General Douglas MacArthur, the Allied powers representative
2 September 1945
Surrender of Japan
On 2 September 1945, the Empire of Japan formally surrendered to the Allied powers on board the USS Missouri. Over 100 Allied warships and submarines were present that day in Tokyo Bay. The Allied powers were represented by General Douglas MacArthur, Supreme Allied Commander. This photograph, from the Army Signal Corps Collection in the US National Archives shows the Japanese side, represented by Foreign Minister Shigemitsu Mamoru (front row, top hat) as civilian plenipotentiary and General Yoshijiro Umezu (standing next to him on the right), Chief of the Imperial Japanese Army General Staff.
Both men were later tried by the International Military Tribunal for the Far East and found guilty of war crimes. General Umezu received a life sentence and died in prison four years after this photograph was taken, while Shigemitsu received a far lighter sentence of seven years due to his documented opposition to Japan's involvement in World War Two and the mistreatment of Allied POWs (after his release he later served again as Japan's Foreign Minister).

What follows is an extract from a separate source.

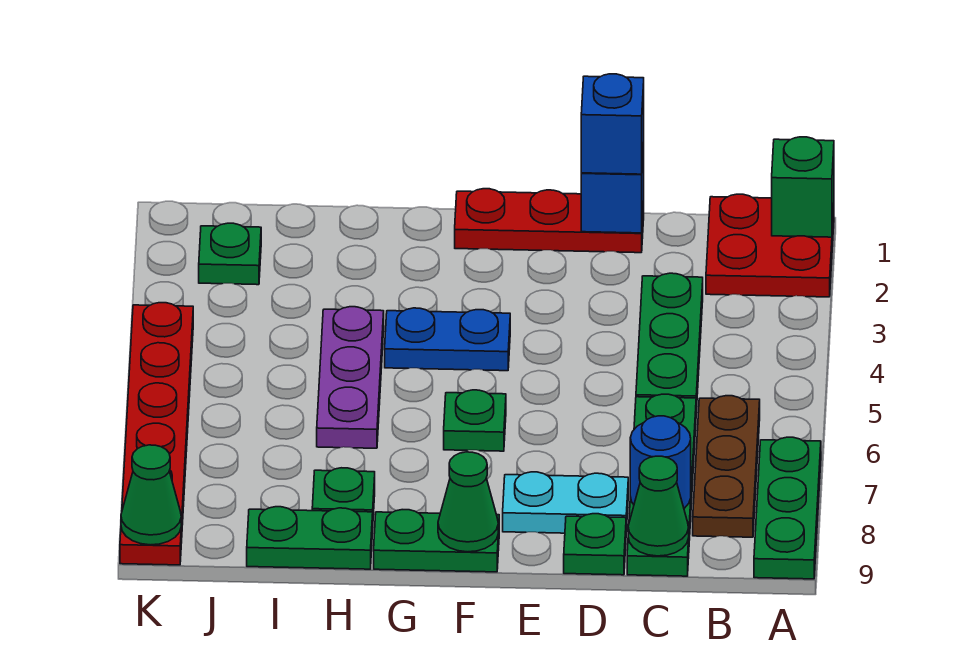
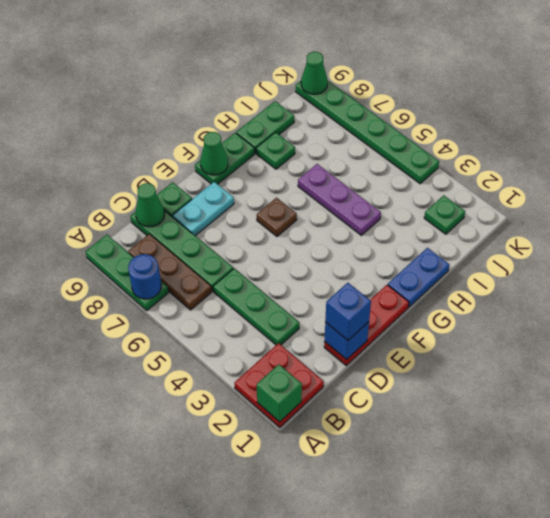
blue 1x1 round brick [630,416,691,508] -> blue 1x1 round brick moved to [128,254,161,299]
blue 1x2 plate [385,308,510,371] -> blue 1x2 plate moved to [388,248,449,307]
green 1x1 plate [444,390,506,451] -> brown 1x1 plate [257,198,297,236]
red 1x6 plate [120,303,193,565] -> green 1x6 plate [295,81,439,184]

In Burma three days earlier, on 30 August, the local surrender was negotiated with General Heitarō Kimura, Japan's Commander of the Burma Area Army. The Japanese were then headquartered in Moulmein with 70,000 troops, having evacuated Rangoon in April. General Kimura was also tried by the same tribunal and received a sentence of death by hanging. He was executed at Sugamo Prison in Tokyo in 1948.